* Records supplied:
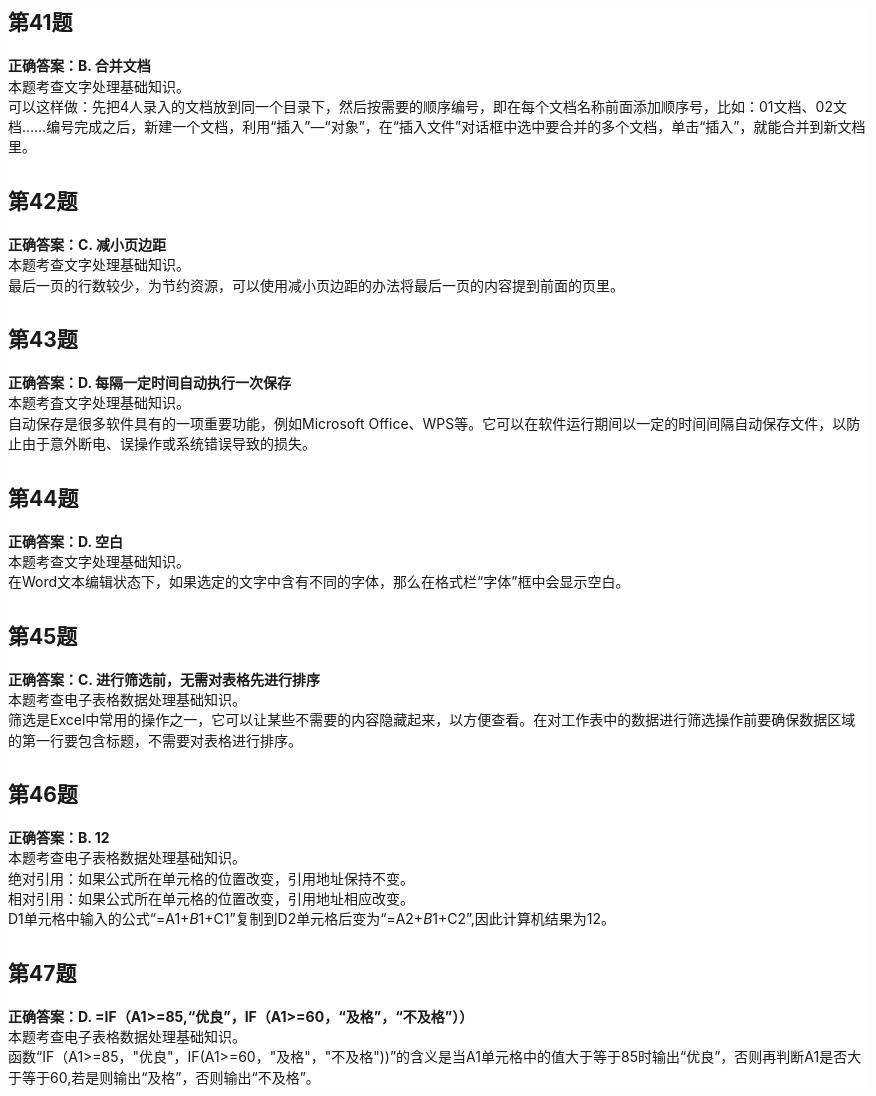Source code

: ## 第41题 ##

**正确答案：B. 合并文档**  
本题考查文字处理基础知识。  
可以这样做：先把4人录入的文档放到同一个目录下，然后按需要的顺序编号，即在每个文档名称前面添加顺序号，比如：01文档、02文档……编号完成之后，新建一个文档，利用“插入”—“对象”，在“插入文件”对话框中选中要合并的多个文档，单击“插入”，就能合并到新文档里。  


## 第42题 ##

**正确答案：C. 减小页边距**  
本题考查文字处理基础知识。  
最后一页的行数较少，为节约资源，可以使用减小页边距的办法将最后一页的内容提到前面的页里。  


## 第43题 ##

**正确答案：D. 每隔一定时间自动执行一次保存**  
本题考査文字处理基础知识。  
自动保存是很多软件具有的一项重要功能，例如Microsoft Office、WPS等。它可以在软件运行期间以一定的时间间隔自动保存文件，以防止由于意外断电、误操作或系统错误导致的损失。  


## 第44题 ##

**正确答案：D. 空白**  
本题考查文字处理基础知识。  
在Word文本编辑状态下，如果选定的文字中含有不同的字体，那么在格式栏“字体”框中会显示空白。  


## 第45题 ##

**正确答案：C. 进行筛选前，无需对表格先进行排序**  
本题考查电子表格数据处理基础知识。  
筛选是Excel中常用的操作之一，它可以让某些不需要的内容隐藏起来，以方便查看。在对工作表中的数据进行筛选操作前要确保数据区域的第一行要包含标题，不需要对表格进行排序。  


## 第46题 ##

**正确答案：B. 12**  
本题考查电子表格数据处理基础知识。  
绝对引用：如果公式所在单元格的位置改变，引用地址保持不变。  
相对引用：如果公式所在单元格的位置改变，引用地址相应改变。  
D1单元格中输入的公式“=A1+$B$1+C1”复制到D2单元格后变为“=A2+$B$1+C2”,因此计算机结果为12。  


## 第47题 ##

**正确答案：D. =IF（A1&gt;=85,“优良”，IF（A1&gt;=60，“及格”，“不及格”））**  
本题考查电子表格数据处理基础知识。  
函数“IF（A1&gt;=85，"优良"，IF(A1&gt;=60，"及格"，"不及格"))”的含义是当A1单元格中的值大于等于85时输出“优良”，否则再判断A1是否大于等于60,若是则输出“及格”，否则输出“不及格”。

* Problem requirements: Restate the preceding entries in full, word for word, with the pictures removed.

* Exercise answer:
Source code

: ## 第41题 ##

**正确答案：B. 合并文档**  
本题考查文字处理基础知识。  
可以这样做：先把4人录入的文档放到同一个目录下，然后按需要的顺序编号，即在每个文档名称前面添加顺序号，比如：01文档、02文档……编号完成之后，新建一个文档，利用“插入”—“对象”，在“插入文件”对话框中选中要合并的多个文档，单击“插入”，就能合并到新文档里。  


## 第42题 ##

**正确答案：C. 减小页边距**  
本题考查文字处理基础知识。  
最后一页的行数较少，为节约资源，可以使用减小页边距的办法将最后一页的内容提到前面的页里。  


## 第43题 ##

**正确答案：D. 每隔一定时间自动执行一次保存**  
本题考査文字处理基础知识。  
自动保存是很多软件具有的一项重要功能，例如Microsoft Office、WPS等。它可以在软件运行期间以一定的时间间隔自动保存文件，以防止由于意外断电、误操作或系统错误导致的损失。  


## 第44题 ##

**正确答案：D. 空白**  
本题考查文字处理基础知识。  
在Word文本编辑状态下，如果选定的文字中含有不同的字体，那么在格式栏“字体”框中会显示空白。  


## 第45题 ##

**正确答案：C. 进行筛选前，无需对表格先进行排序**  
本题考查电子表格数据处理基础知识。  
筛选是Excel中常用的操作之一，它可以让某些不需要的内容隐藏起来，以方便查看。在对工作表中的数据进行筛选操作前要确保数据区域的第一行要包含标题，不需要对表格进行排序。  


## 第46题 ##

**正确答案：B. 12**  
本题考查电子表格数据处理基础知识。  
绝对引用：如果公式所在单元格的位置改变，引用地址保持不变。  
相对引用：如果公式所在单元格的位置改变，引用地址相应改变。  
D1单元格中输入的公式“=A1+$B$1+C1”复制到D2单元格后变为“=A2+$B$1+C2”,因此计算机结果为12。  


## 第47题 ##

**正确答案：D. =IF（A1&gt;=85,“优良”，IF（A1&gt;=60，“及格”，“不及格”））**  
本题考查电子表格数据处理基础知识。  
函数“IF（A1&gt;=85，"优良"，IF(A1&gt;=60，"及格"，"不及格"))”的含义是当A1单元格中的值大于等于85时输出“优良”，否则再判断A1是否大于等于60,若是则输出“及格”，否则输出“不及格”。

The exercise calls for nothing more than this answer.